▸ **EXCERPT**
########
The joys of moderation -- and its radical potential.

In his decades-long career, Mark Bittman has become one of the most articulate, passionate and downright sensible food writers in America. That his advocacy is infused with a flair for finding the definitive recipes for  literally everything has made him beloved by foodies and novices alike.

In his writing, Bittman has always been engaged in a public conversation about not just what we eat, but how and why. More recently, that quest has taken him in the direction of part-time veganism, or as he calls it, the VB6 plan. The concept is simple – try to stick to an animal products-free diet for breakfast and lunch, and then go less restricted (but still moderate) for your evenings. And the rewards – for both the planet and the individual – are dramatic.

I’ve become a proponent of the VB6 lifestyle and have  seen the results in my own life. It’s easy to follow, even if you’re feeding a family, and it’s non-dogmatic or preachy. You won’t get any Skinny Bitch preaching about how gross you are if you sometimes require more flexibility – which is exactly why I wouldn’t trade the glorious boeuf bourguignon and ice cream lunch I had in Paris this winter for all the guilt-tripping in the world. I just keep my day-to-day life more greens- and beans-oriented.

After the success of  his first VB6 manifesto, Bittman has now released  the VB6 cookbook, a gorgeous collection of recipes and photos that won’t just make you feel good and eat better; they’ll get you out of the bagels and sandwiches rut with hearty morning milkshakes and teriyaki tempeh. Salon recently spoke to Bittman about the challenges and rewards of going more plant-based, and the surprisingly voluptuous pleasures of moderation.
########
▸ **PROBLEMS TO WORK ON**
1) Could you copy the stretch of the Bittman excerpt from "In his writing, Bittman" through "individual – are dramatic." word for word?
2) Can you present the stretch of the entries from their start through the line containing "Pittodrie Stadium" as a Markdown table with the columns Row and Line, leaving out blank lines and the pictures?
The entries come from a different source than the Bittman excerpt.
########
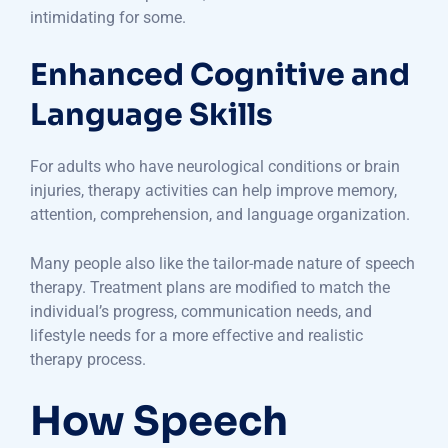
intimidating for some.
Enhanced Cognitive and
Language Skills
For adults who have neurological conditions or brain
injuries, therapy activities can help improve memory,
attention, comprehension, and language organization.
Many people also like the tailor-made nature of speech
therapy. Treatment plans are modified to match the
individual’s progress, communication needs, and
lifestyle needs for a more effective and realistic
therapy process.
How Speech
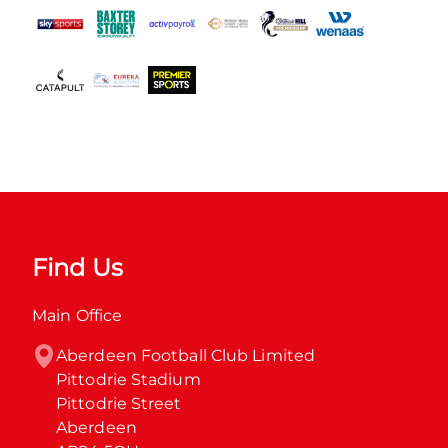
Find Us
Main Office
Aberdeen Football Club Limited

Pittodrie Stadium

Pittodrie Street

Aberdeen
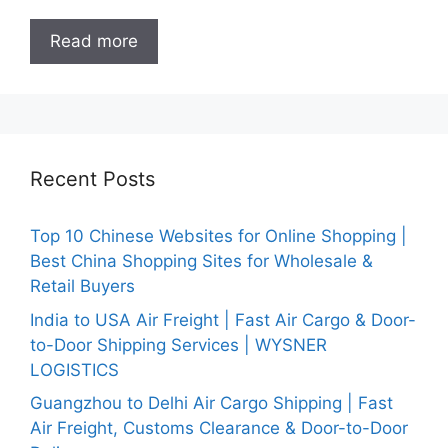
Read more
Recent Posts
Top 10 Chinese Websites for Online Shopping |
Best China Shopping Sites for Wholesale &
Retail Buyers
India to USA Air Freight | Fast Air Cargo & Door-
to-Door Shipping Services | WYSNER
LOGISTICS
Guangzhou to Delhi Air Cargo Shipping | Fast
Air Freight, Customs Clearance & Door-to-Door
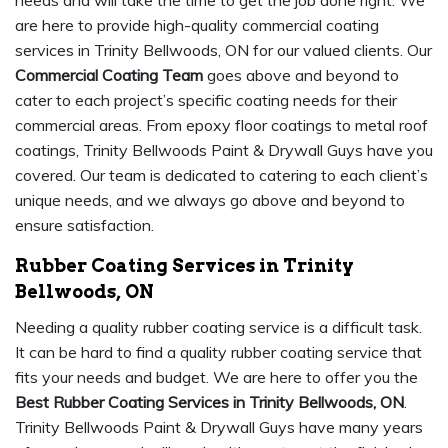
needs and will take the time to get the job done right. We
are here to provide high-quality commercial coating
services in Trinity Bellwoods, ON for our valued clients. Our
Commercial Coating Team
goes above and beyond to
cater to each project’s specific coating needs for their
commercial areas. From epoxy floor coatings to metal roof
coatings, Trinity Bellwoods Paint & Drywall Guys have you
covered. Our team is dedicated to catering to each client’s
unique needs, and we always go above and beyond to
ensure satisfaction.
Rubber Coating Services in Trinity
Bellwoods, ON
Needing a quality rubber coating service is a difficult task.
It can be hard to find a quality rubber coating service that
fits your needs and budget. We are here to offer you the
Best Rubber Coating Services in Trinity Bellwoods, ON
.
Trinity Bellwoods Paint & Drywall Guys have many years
########
▸ **TASK-BY-TASK ANSWERS**
1)
In his writing, Bittman has always been engaged in a public conversation about not just what we eat, but how and why. More recently, that quest has taken him in the direction of part-time veganism, or as he calls it, the VB6 plan. The concept is simple – try to stick to an animal products-free diet for breakfast and lunch, and then go less restricted (but still moderate) for your evenings. And the rewards – for both the planet and the individual – are dramatic.

2)
| Row | Line |
|---|---|
| 1 | intimidating for some. |
| 2 | Enhanced Cognitive and |
| 3 | Language Skills |
| 4 | For adults who have neurological conditions or brain |
| 5 | injuries, therapy activities can help improve memory, |
| 6 | attention, comprehension, and language organization. |
| 7 | Many people also like the tailor-made nature of speech |
| 8 | therapy. Treatment plans are modified to match the |
| 9 | individual’s progress, communication needs, and |
| 10 | lifestyle needs for a more effective and realistic |
| 11 | therapy process. |
| 12 | How Speech |
| 13 | Find Us |
| 14 | Main Office |
| 15 | Aberdeen Football Club Limited |
| 16 | Pittodrie Stadium |